Millions are on Prigozhin’s account
The question remains the money for Navalny’s treatment. When asked by t-online, Prigozhin’s company “Konkord” replied on Wednesday: The money came back that day. La Charité did not answer any questions.
Berliner Charité (Source: ITAR-TASS / imago images)
However, the company wants to prove that the money was paid and posted the t-online request and screenshots on its page on the Russian VK network, which are supposed to document the transfer.
A little later, the Charité contacted t-online in response to the request: “We checked it internally. We did not receive any corresponding payment.”
This means that the payment has been blocked on the way to Charité. Or there are statements against statements. On the one hand, the man who is seen as the key figure behind an army of trolls and the false reports about Russian interference in the US presidential elections and is on a US sanctions list, on the other hand, a of the most recognized clinics in the world.
Individuals pay for treatment
Prigozhin’s company uses the sanctions list to explain why the money was returned.
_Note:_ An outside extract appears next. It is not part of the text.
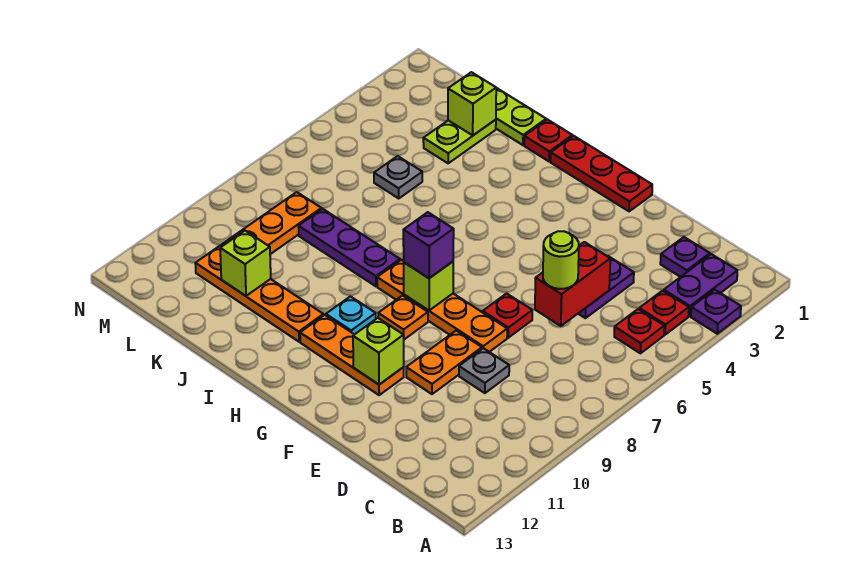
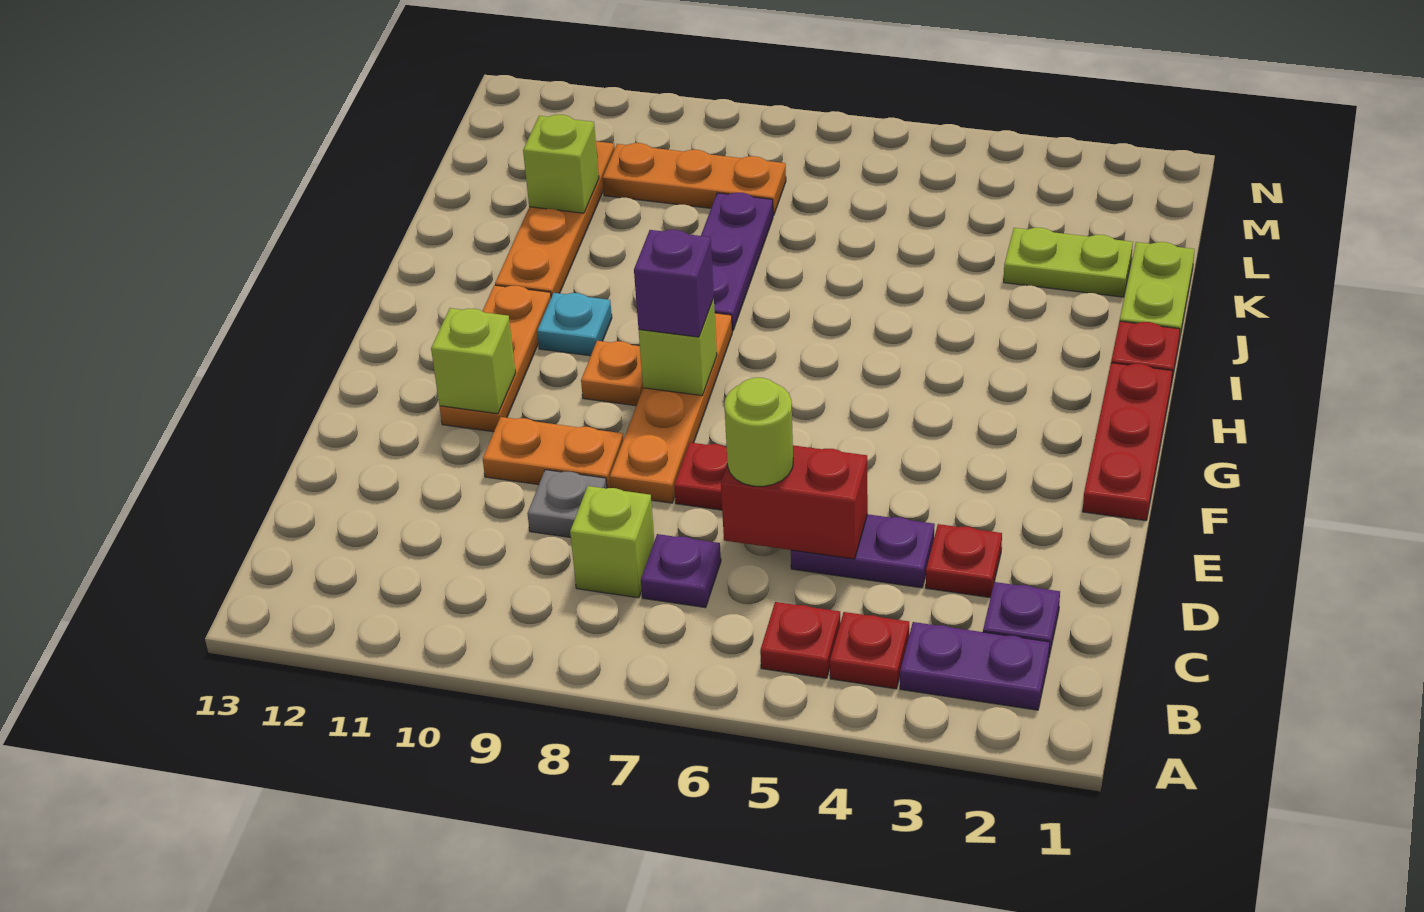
purple 1x1 plate [691,290,741,334] -> purple 1x1 plate moved to [641,534,721,608]
none -> red 1x1 plate [926,524,1002,598]
lime 1x1 brick [448,72,496,135] -> lime 1x1 brick moved to [570,486,654,598]
grey 1x1 plate [374,156,422,198] -> none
Another reason is that the Charité should have given the donor information about the poisoning and the treatment, which it withheld from the public. A bold expectation: There is no right, as a treatment payer, to know the patient’s private information.
There is also no right to receive information about who is paying for Nawalny’s treatment. It is not the German taxpayer, as the Berlin Senate announced on Wednesday in response to a request from an AfD deputy: “There is a commitment to cover the costs of individuals.”
According to the Senate, the clinic cannot yet specify how high the cost of treating the Russian opposition activist after the attack with the neurotoxin Novichok is: “Due to the specific circumstances of the case and the associated diagnostic and therapeutic characteristics, the Charité sees herself in the present Not being able to make reliable statements about incurred or expected treatment costs. ”
A million rubles, a good 10,000 euros, would hardly be enough.